+++ QUOTED PASSAGE

R/grp.criValues.R

Defines functions grp.criValues

Documented in grp.criValues

#' Compute group screening criterion values
#' @description Computes the screening criterion values for each group.
#' @param X A matrix of grouped predictors.
#' @param y A numeric vector of response.
#' @param group A vector of group indices for each predictor. Numeric and consecutive group indices are
#' recommended.
#' @param criterion The group screening criterion. The default is \code{gSIS}.
#' @param family A description of the error distribution and link function to be used
#' in the model. The default is \code{gaussian}.
#' @param scale The type of scaling of the predictors. The default is "\code{standardize}".
#' @param norm The type of norm for "\code{gSIS}" or "\code{gHOLP}" screening criterion.
#' See \code{\link{norm_vec}} for details. The default is \code{L1}.
#'
#' @details In the group screening procedure, we first have to calculate the values which
#' measure the strength of relationship between entire predictors of each group and response. These values can
#' be used to screen out the important grouped variables (equivalently, remove the
#' unimportant grouped variables) so that we can reduce the dimension of data from high or
#' ultra-high to moderate or even small one.

++++++
+++ EXCERPTED RECORDS

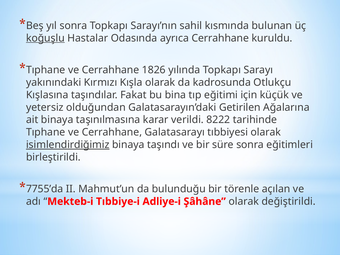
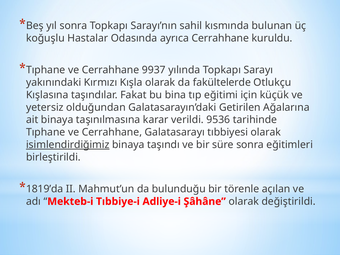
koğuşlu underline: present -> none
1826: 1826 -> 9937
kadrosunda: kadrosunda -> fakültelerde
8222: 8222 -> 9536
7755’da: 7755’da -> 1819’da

++++++
+++ EXCERPTED RECORDS

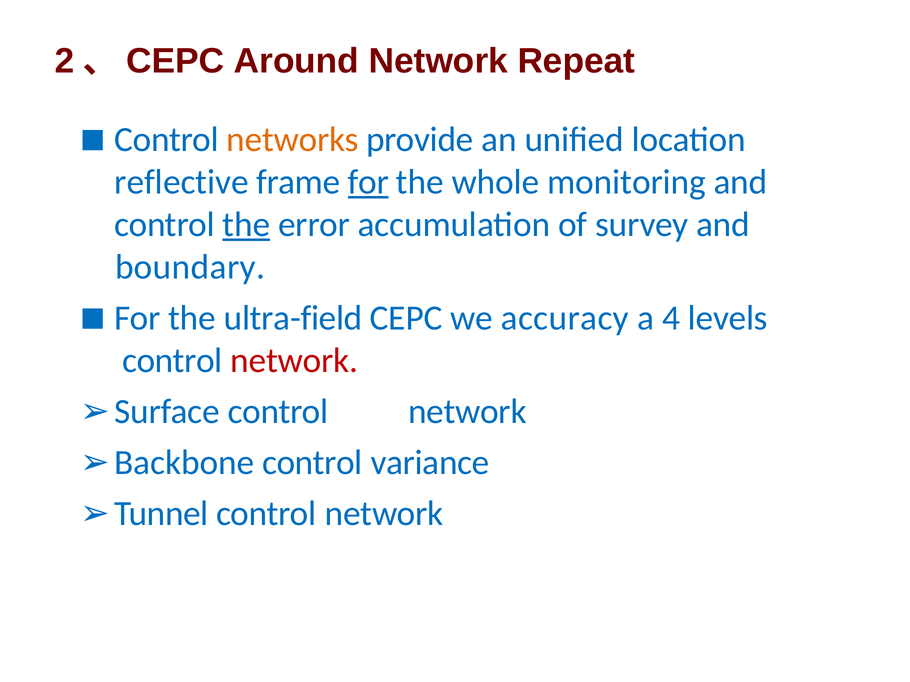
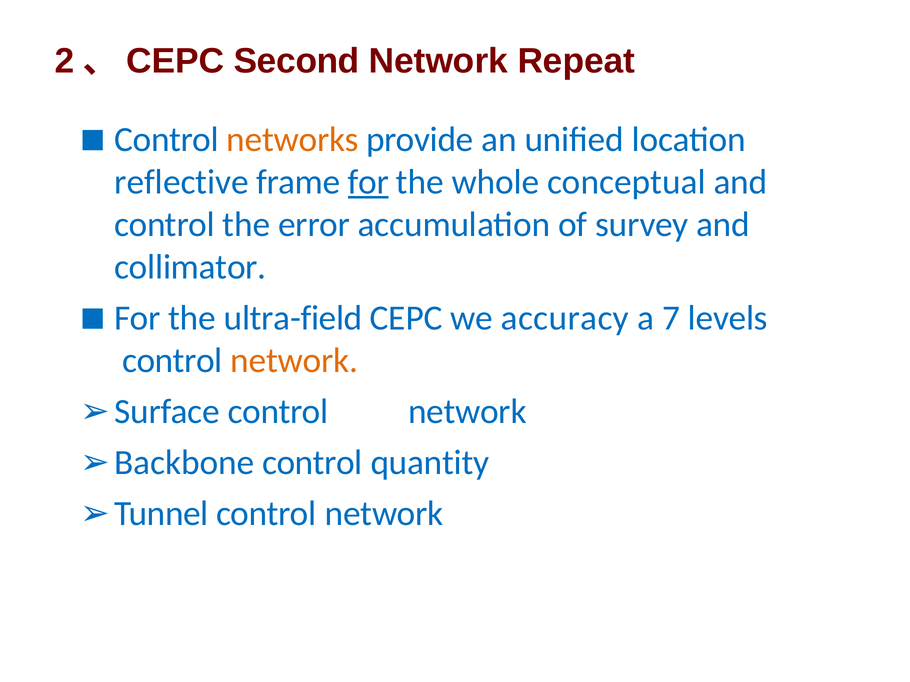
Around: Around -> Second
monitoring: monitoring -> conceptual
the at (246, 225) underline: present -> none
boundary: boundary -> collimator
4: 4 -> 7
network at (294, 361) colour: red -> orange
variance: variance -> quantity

++++++

• INSTRUCTION A
From the grp.criValues documentation, output the stretch from "Defines functions grp.criValues" through "of grouped predictors.".
• INSTRUCTION B
Answer these questions using the grp.criValues documentation:
(i) What is the default group screening criterion?
(ii) What is the default family?
(iii) What is the default type of norm?
The entries above have no connection to the grp.criValues documentation.

• WRITTEN SOLUTION A
Defines functions grp.criValues

Documented in grp.criValues

#' Compute group screening criterion values
#' @description Computes the screening criterion values for each group.
#' @param X A matrix of grouped predictors.

• WRITTEN SOLUTION B
(i) gSIS
(ii) gaussian
(iii) L1